We arrived late. After a crashing scene of airports, wheel chairing mom around, stress, navigating in our rental car to the hotel, trying to find some normalcy was the only option. I hadn't traveled with my parents, especially like this in years and I was remembering why. My mom popped in and out of the hotel to check in while my father and I sat in silence. The best news came from her as she huffed into her seat, there was a bar in the hotel and it was still open. Simultaneously my father’s and my voice melded, “Thank God!” After a nice conversation and three vodka mixed drinks for dad, a bud light with a savounoughn blanc back for me, and two glasses of pinot nior for my mom, sleep was welcomed warmly.

The next morning the weather matched our moods, thick, stormy, gloomy, thunder-crashing, and rainy. As I sat across the diner table pushing my over easy eggs around with my piece of bacon, I actually realized where I was. Sinking in was the pain and heart break we were all about to walk into. My parents eyes reflected the terrible feelings in my chest and stomach. My father answered a call from his older brother, nodded a few times, said, “Ok, Paulie, see you later,” and hung up. To my horror, Uncle Paulie was working and Aunt Nancy was out running errands, who can function normally when dealing with what they are? Hastily, we paid the check and made our way down the wet roads to Burr Road where my family was beginning to congregate.

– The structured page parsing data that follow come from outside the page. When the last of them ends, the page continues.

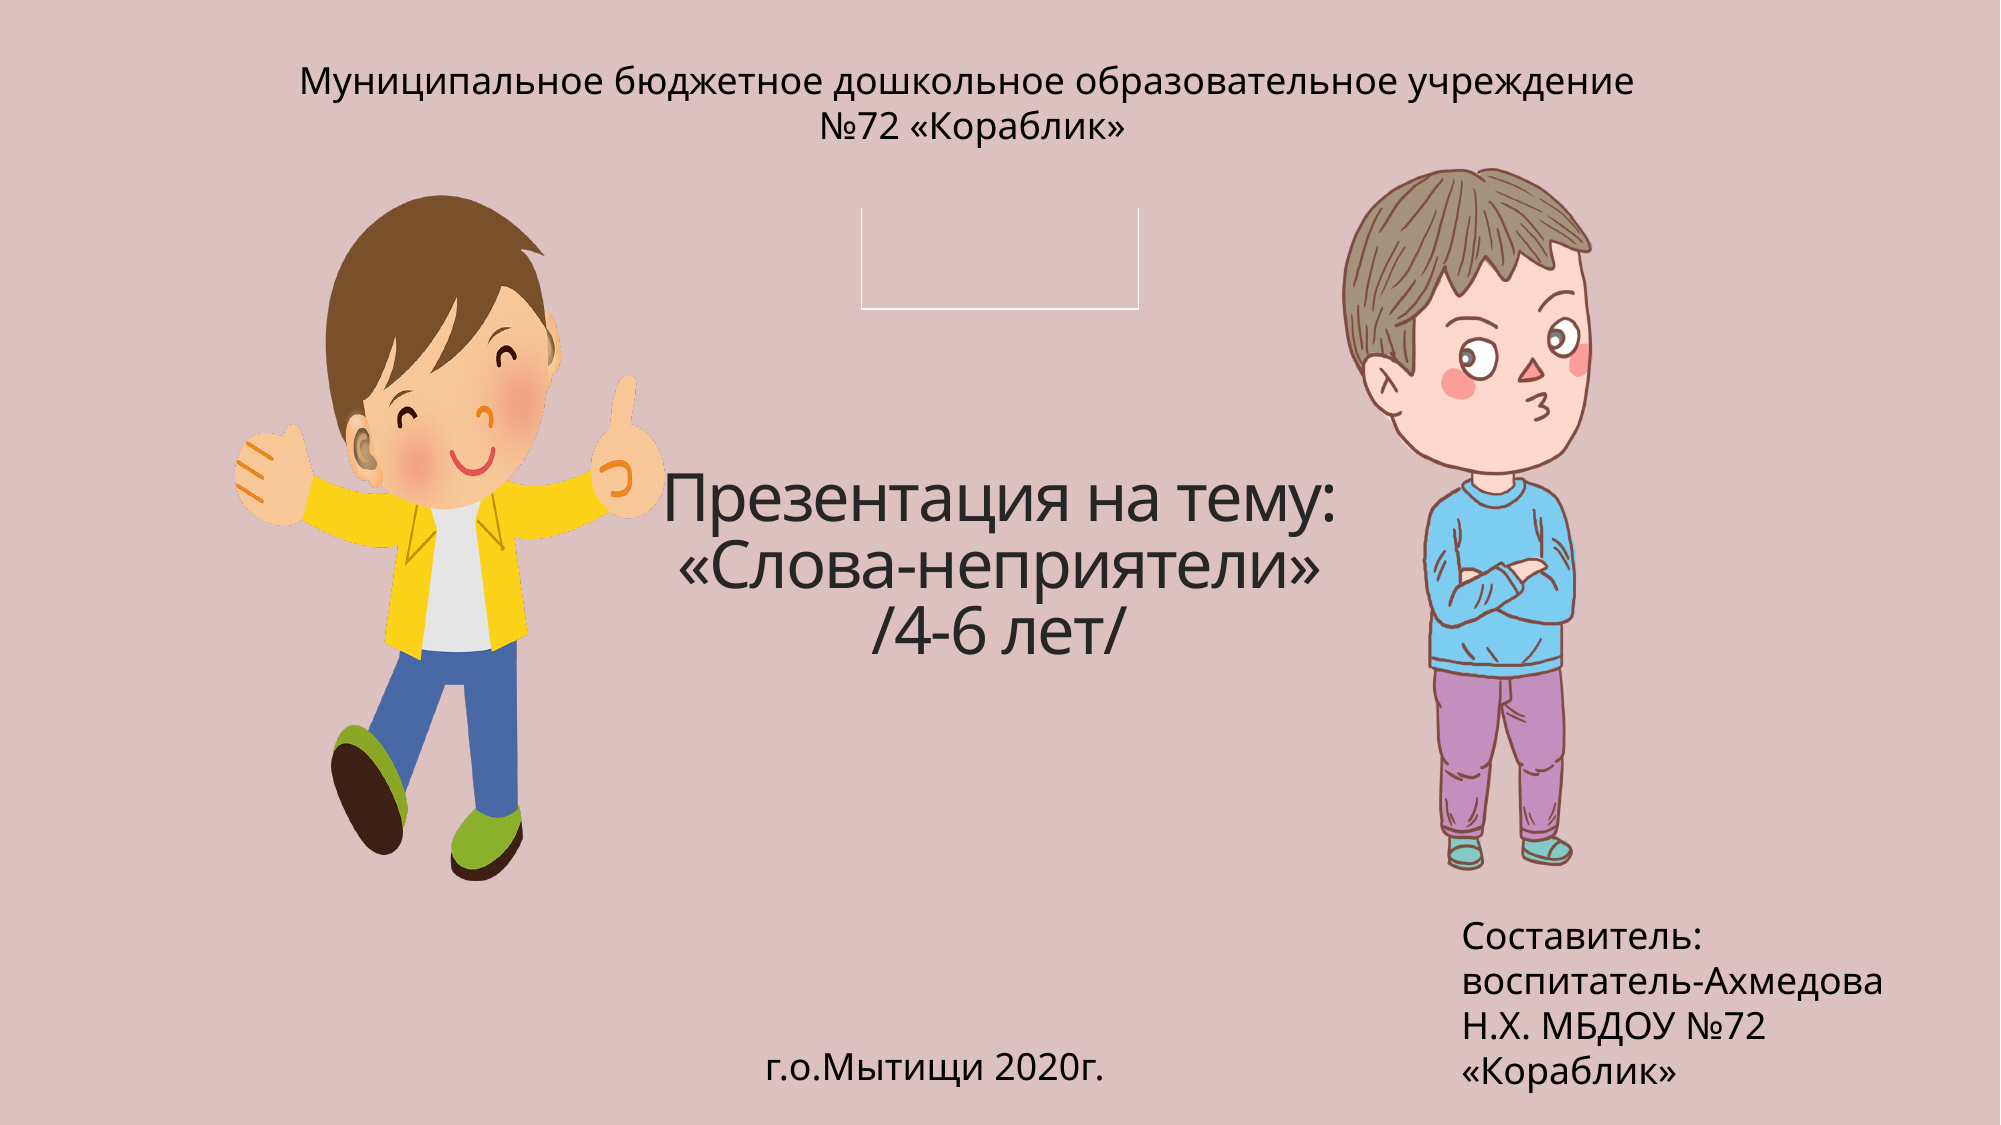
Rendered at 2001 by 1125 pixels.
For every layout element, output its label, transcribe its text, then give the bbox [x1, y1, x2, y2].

picture [183, 171, 683, 896]
text_box г.о.Мытищи 2020г. [749, 1035, 1283, 1095]
text_box Составитель: воспитатель-Ахмедова Н.Х. МБДОУ №72 «Кораблик» [1446, 904, 1934, 1100]
title Презентация на тему: «Слова-неприятели» /4-6 лет/ [688, 368, 1093, 769]
picture [1098, 69, 1898, 975]
text_box Муниципальное бюджетное дошкольное образовательное учреждение №72 «Кораблик» [252, 49, 1683, 155]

Grabbing both my mother’s and my bags from the backseat I sped to the front door before my dad even let the engine rest. Immediately, I was embraced by arms that I had missed for eight years. Aunt Nancy had just gotten back and I was so thankful. We all gathered around her familiar dining room table with coffee in hand talking about the plans for the day. My cousin Melanie was so strong and beautiful through grief stricken eyes. All of this I could barely wrap my head around. We were going to be staying at Paulie and Nancy’s for most of the day, then going to the funeral home for a “viewing”, back to the house to eat and visit with the family, ending with the funeral at night. A wave of familiarity burned every inch of my body. How does God take two children? I was just so confused, but proud with my family’s rallied strength.

Walking into the funeral home, gripping my mother's hand made all of the memories of being here before assault me. I walked around hugging every familiar face as tightly as I could. All of my father’s siblings were there and so much of the extended family, mixing with the friends from decades back and ones that only knew my cousin. Love took over the melancholy feeling as everyone gathered, hugged, chatted, cried, and shared. The sight was a beautiful healing moment.

All through the viewing I held onto my beautiful cousins, my strong grandfather, my loving aunts and uncles for the much needed give and take of strength. I am so thankful for every person who came to show how much just one life can impact us all. Even though it was too soon, a huge impression of kindness and goodness was left where the physical no long strides.

Our day ended sitting all together in rows surrounded by our loved ones and pictures of how great of a family we are, again I was reminded why I am so proud of my last name and the bindings it brings to cherished, good-natured hearts. Aunt Nancy climbed to her feet after the priest weaved a beautiful memorial of my kindhearted cousin who was at times misunderstood, aloof, or quiet. The words that emanated from a heartbroken mother are ones that will be imprinted on my heart for the rest of my life because of their beautiful truths. “I know that Danny is at peace.” And in the hearts of all of us, a sigh of relief cradled us, believing and wanting only that for our beloved’s soul.